GIVEN TASK – Rewrite the data from its first line through the line with "genus: Auricularia", inclusive, switching every "common name" to "vernacular name" and changing nothing else. Give only those lines.

Source data –
============
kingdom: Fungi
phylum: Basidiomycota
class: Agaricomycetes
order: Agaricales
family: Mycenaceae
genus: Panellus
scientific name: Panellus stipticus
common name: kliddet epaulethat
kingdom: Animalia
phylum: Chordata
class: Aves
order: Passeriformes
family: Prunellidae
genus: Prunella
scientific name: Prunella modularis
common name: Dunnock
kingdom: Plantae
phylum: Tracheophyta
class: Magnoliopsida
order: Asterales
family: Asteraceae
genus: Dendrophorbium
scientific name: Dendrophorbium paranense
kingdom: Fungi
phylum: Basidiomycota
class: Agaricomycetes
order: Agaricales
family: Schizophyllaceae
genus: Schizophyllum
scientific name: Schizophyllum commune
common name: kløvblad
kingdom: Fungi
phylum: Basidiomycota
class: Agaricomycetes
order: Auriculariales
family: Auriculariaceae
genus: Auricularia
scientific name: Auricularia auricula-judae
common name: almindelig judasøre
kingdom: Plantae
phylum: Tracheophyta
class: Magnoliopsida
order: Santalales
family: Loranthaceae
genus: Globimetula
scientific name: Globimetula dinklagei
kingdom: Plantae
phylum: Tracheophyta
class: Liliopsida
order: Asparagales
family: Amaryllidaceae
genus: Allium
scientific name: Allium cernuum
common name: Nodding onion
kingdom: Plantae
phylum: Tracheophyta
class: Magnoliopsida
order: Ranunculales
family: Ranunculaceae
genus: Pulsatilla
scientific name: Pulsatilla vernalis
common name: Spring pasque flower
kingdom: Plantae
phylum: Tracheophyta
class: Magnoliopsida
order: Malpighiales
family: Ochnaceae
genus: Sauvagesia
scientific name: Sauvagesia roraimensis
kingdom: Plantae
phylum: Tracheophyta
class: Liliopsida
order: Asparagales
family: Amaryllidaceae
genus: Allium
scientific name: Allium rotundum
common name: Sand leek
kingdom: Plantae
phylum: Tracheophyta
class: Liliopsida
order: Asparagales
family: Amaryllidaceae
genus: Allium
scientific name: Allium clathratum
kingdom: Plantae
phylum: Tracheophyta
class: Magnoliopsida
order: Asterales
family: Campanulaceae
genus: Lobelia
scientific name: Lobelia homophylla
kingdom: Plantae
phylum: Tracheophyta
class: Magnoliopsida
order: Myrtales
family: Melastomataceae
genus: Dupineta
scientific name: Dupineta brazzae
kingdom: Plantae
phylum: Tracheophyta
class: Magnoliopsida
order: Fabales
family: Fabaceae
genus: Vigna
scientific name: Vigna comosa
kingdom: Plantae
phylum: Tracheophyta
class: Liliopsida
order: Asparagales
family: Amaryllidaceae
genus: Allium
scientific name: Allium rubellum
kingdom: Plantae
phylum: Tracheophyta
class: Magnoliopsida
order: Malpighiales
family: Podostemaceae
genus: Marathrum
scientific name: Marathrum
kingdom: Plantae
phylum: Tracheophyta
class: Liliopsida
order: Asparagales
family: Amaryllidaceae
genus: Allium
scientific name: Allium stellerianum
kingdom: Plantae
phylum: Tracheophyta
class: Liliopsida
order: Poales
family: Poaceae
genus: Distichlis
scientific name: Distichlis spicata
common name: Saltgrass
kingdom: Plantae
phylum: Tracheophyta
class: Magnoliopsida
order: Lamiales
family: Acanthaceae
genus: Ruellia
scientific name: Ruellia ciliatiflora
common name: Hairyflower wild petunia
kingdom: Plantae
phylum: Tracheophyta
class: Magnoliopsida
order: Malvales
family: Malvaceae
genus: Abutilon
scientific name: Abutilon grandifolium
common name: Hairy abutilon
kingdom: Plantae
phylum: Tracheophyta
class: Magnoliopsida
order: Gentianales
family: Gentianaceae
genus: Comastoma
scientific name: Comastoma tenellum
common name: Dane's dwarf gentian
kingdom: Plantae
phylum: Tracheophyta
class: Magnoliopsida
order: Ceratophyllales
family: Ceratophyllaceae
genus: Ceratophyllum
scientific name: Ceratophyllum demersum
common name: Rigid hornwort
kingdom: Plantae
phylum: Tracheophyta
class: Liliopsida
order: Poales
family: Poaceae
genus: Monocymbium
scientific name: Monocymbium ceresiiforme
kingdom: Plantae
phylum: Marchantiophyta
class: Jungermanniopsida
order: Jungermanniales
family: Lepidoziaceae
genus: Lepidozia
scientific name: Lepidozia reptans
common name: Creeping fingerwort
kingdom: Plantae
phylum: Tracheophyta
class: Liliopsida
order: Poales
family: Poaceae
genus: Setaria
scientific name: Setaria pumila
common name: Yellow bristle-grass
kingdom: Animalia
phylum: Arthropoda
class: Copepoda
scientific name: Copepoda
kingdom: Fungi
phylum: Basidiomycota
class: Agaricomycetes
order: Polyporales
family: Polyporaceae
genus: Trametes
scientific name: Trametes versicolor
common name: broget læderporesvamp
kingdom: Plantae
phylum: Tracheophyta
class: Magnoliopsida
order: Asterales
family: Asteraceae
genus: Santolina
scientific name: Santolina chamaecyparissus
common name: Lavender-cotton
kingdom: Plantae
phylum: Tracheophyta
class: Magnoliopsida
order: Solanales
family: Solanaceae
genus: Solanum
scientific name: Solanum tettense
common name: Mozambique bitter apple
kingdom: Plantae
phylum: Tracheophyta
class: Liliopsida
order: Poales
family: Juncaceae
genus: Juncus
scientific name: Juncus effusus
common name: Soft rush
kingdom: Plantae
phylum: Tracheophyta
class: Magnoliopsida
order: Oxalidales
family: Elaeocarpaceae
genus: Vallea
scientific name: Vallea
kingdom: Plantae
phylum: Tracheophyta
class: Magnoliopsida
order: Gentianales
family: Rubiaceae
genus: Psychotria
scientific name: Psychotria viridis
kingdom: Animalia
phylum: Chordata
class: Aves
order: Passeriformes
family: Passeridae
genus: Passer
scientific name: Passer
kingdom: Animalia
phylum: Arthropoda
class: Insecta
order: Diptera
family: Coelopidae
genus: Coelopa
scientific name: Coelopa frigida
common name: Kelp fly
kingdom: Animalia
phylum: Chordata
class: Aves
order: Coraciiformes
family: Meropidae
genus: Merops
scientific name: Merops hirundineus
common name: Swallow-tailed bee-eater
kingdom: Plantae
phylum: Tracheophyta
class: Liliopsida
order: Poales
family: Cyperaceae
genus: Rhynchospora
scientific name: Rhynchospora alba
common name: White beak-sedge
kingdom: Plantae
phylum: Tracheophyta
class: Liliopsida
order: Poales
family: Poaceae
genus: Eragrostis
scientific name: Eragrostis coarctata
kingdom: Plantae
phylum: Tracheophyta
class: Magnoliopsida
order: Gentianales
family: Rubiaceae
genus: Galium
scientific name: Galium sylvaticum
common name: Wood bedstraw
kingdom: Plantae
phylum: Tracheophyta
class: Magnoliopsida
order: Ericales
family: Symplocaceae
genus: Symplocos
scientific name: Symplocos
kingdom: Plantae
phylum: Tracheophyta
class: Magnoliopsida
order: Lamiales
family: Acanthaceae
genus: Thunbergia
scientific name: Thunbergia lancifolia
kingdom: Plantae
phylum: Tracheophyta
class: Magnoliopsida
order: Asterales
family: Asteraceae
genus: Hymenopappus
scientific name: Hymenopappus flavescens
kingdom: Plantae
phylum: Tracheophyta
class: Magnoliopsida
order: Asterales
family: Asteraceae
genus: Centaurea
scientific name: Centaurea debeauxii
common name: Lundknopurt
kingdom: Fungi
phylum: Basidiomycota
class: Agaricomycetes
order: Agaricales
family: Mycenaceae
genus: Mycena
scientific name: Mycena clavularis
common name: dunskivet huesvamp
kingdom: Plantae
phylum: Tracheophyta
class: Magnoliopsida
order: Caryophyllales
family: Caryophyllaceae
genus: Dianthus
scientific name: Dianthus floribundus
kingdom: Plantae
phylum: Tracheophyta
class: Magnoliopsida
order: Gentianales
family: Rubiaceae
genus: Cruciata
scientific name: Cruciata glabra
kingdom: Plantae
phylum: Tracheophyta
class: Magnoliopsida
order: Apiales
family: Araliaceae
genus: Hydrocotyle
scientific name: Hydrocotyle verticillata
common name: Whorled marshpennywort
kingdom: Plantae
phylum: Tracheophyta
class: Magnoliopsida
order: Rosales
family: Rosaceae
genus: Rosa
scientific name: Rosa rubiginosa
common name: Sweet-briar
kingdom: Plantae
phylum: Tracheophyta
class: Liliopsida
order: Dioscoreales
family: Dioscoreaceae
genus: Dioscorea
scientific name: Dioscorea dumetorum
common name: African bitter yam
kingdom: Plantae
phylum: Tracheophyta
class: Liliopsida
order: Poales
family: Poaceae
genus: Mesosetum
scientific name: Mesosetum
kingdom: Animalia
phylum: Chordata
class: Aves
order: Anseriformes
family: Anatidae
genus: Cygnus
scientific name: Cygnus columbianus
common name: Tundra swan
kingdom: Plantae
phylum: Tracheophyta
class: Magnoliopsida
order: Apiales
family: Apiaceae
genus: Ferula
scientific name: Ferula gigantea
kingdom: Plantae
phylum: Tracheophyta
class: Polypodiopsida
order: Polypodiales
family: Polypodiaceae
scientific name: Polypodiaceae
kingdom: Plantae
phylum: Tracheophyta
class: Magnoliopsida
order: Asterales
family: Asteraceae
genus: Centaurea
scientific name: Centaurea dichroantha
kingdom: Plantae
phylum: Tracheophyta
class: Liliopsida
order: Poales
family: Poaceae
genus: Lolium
============
COMPLETE OUTPUT –
kingdom: Fungi
phylum: Basidiomycota
class: Agaricomycetes
order: Agaricales
family: Mycenaceae
genus: Panellus
scientific name: Panellus stipticus
vernacular name: kliddet epaulethat
kingdom: Animalia
phylum: Chordata
class: Aves
order: Passeriformes
family: Prunellidae
genus: Prunella
scientific name: Prunella modularis
vernacular name: Dunnock
kingdom: Plantae
phylum: Tracheophyta
class: Magnoliopsida
order: Asterales
family: Asteraceae
genus: Dendrophorbium
scientific name: Dendrophorbium paranense
kingdom: Fungi
phylum: Basidiomycota
class: Agaricomycetes
order: Agaricales
family: Schizophyllaceae
genus: Schizophyllum
scientific name: Schizophyllum commune
vernacular name: kløvblad
kingdom: Fungi
phylum: Basidiomycota
class: Agaricomycetes
order: Auriculariales
family: Auriculariaceae
genus: Auricularia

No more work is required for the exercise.